— А вдруг он в туалете Тору изучал, — выдвигает гипотезу отец, — до особенно сложного места дошел и свалился — ну, с унитаза сверзился, и…
— А ну, перестань сейчас же! — кричит мама из кухни, где она моет посуду. — Терпеть не могу, когда ты циника изображаешь.
Бабушка, которая отцовского ерничества, кажется, и не заметила, тем временем продолжает:
— Мы часто виделись, пока в двадцать первом наш городок границей пополам не разделили…
Тут мама бросает полотенце, кидается к бабушке и помогает ей подняться с дивана, а это не так-то легко. Тяжело дыша, опираясь на мою руку, бабушка встает, а отец приносит ей палку.
— Мы скоро историю о твоем городке наизусть знать будем! — сетует мама.
— Правда? — бормочет бабушка. — А я-то думала, я об этом еще и не рассказывала ни разу. А вот поди же…
— Тебе спать пора, — увещевает мама, а отец с облегчением кивает.
На следующий день к нам приходит Рита. Глаза у нее, просто огромные на осунувшемся лице, после двух бессонных ночей лихорадочно блестят, под глазами черные круги, щеки ввалились, подбородок заострился. Одета она по обычаю ортодоксальных евреек, в темно-синюю блузу, голубую юбку, голубые туфли, белые чулки — хотя в синагогу давным-давно ходить перестала. Блуза застегнута небрежно — ткань там и сям топорщится. Когда я это замечаю, мне становится не по себе, я ведь знаю ее всегдашнюю педантичную аккуратность. Она между делом сует бабушке коробку конфет. Бабушка уточняет, что не говорит по-немецки, только по-русски, по-белорусски и немного по-польски, как любой житель Западного края; ну, и на идише, само собой. «По-польски?» — переспрашивает Рита.

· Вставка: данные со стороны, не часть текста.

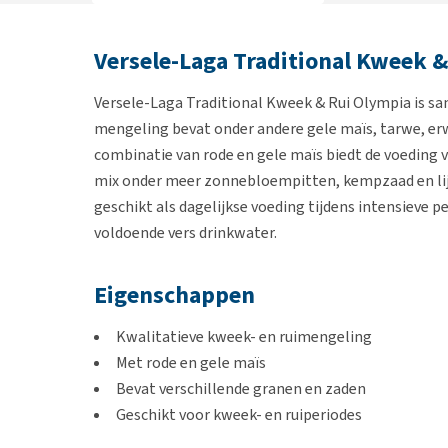
Versele-Laga Traditional Kweek 
Versele-Laga Traditional Kweek & Rui Olympia is sam
mengeling bevat onder andere gele maïs, tarwe, erwt
combinatie van rode en gele maïs biedt de voeding v
mix onder meer zonnebloempitten, kempzaad en lijn
geschikt als dagelijkse voeding tijdens intensieve p
voldoende vers drinkwater.
Eigenschappen
Kwalitatieve kweek- en ruimengeling
Met rode en gele maïs
Bevat verschillende granen en zaden
Geschikt voor kweek- en ruiperiodes
Ondersteunt een gevarieerd rantsoen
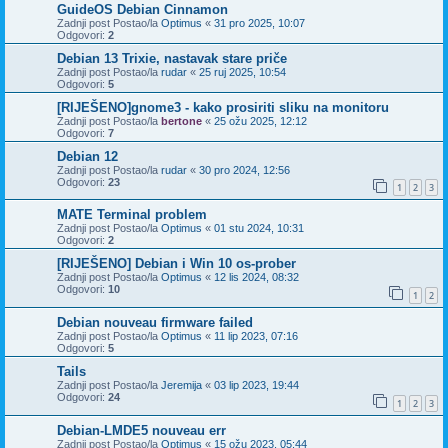
GuideOS Debian Cinnamon
Zadnji post Postao/la
Optimus
«
31 pro 2025, 10:07
Odgovori:
2
Debian 13 Trixie, nastavak stare priče
Zadnji post Postao/la
rudar
«
25 ruj 2025, 10:54
Odgovori:
5
[RIJEŠENO]gnome3 - kako prosiriti sliku na monitoru
Zadnji post Postao/la
bertone
«
25 ožu 2025, 12:12
Odgovori:
7
Debian 12
Zadnji post Postao/la
rudar
«
30 pro 2024, 12:56
Odgovori:
23
1
2
3
MATE Terminal problem
Zadnji post Postao/la
Optimus
«
01 stu 2024, 10:31
Odgovori:
2
[RIJEŠENO] Debian i Win 10 os-prober
Zadnji post Postao/la
Optimus
«
12 lis 2024, 08:32
Odgovori:
10
1
2
Debian nouveau firmware failed
Zadnji post Postao/la
Optimus
«
11 lip 2023, 07:16
Odgovori:
5
Tails
Zadnji post Postao/la
Jeremija
«
03 lip 2023, 19:44
Odgovori:
24
1
2
3
Debian-LMDE5 nouveau err
Zadnji post Postao/la
Optimus
«
15 ožu 2023, 05:44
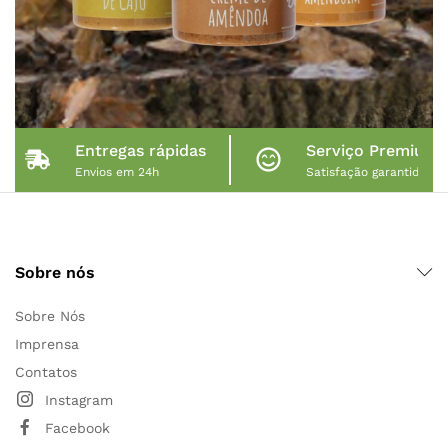
Entregas rápidas
Serviço Premium
Envios em 24h
Satisfação garantida
Sobre nós
Sobre Nós
Imprensa
Contatos
Instagram
Facebook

Да, понимать-то она понимает, но не говорит, потому что, хотя родители обращались к ней по-польски, всегда требовали, чтобы она отвечала на совершенно правильном немецком, ну, чтобы потом ей было легче в немецкой среде.
— Как Мендель себя чувствует? — спрашивает бабушка по-польски, с сильным русским акцентом.
— Все еще в реанимации, — поясняет Рита. — Плохо он себя чувствует. Он мне улыбался и кивал, но бледный такой, потерял много крови. В палате, кроме него, еще пятеро больных, а он лежит прямо у окна. Вчера окно всю ночь не закрывали. Теперь он еще и кашляет. А простуда для него сейчас смерть. Ну, я поговорила с медсестрой, принесла коробку дорогих конфет и еще кое-что в конвертике. Умоляла, упрашивала, льстила, и медсестра пообещала переложить отца на другую кровать, как только какая-нибудь освободится. Подальше от окна.
— А потом, — продолжает Рита, — пошла к главврачу. У блестящей голубой двери замерла от страха, сунула руку в сумочку, нащупала конверт, взялась было за дверную ручку, а потом снова остановилась, вытащила из сумочки конверт, пересчитала деньги и добавила тысячу шиллингов. Лучше перестраховаться. В кабинете всюду экзотические растения, мягкие черные кожаные кресла. Больницей не пахнет. Главврач, холеный пожилой господин, объявил, что состояние отца тяжелое, как и следовало ожидать. Потребуется еще одна операция. И тут я пролепетала: «А не могли бы вы сами, господин главврач, провести операцию?» И этак медленно, осторожненько подвигаю к нему конверт… Главврач поблагодарил и спрятал его в ящик письменного стола. Потом встал, проводил меня до двери, обнял за плечи и даже «деточкой» назвал, хотя мне уже за сорок. Уверял, что за отца не стоит беспокоиться, в Центральной больнице, мол, для него сделают все.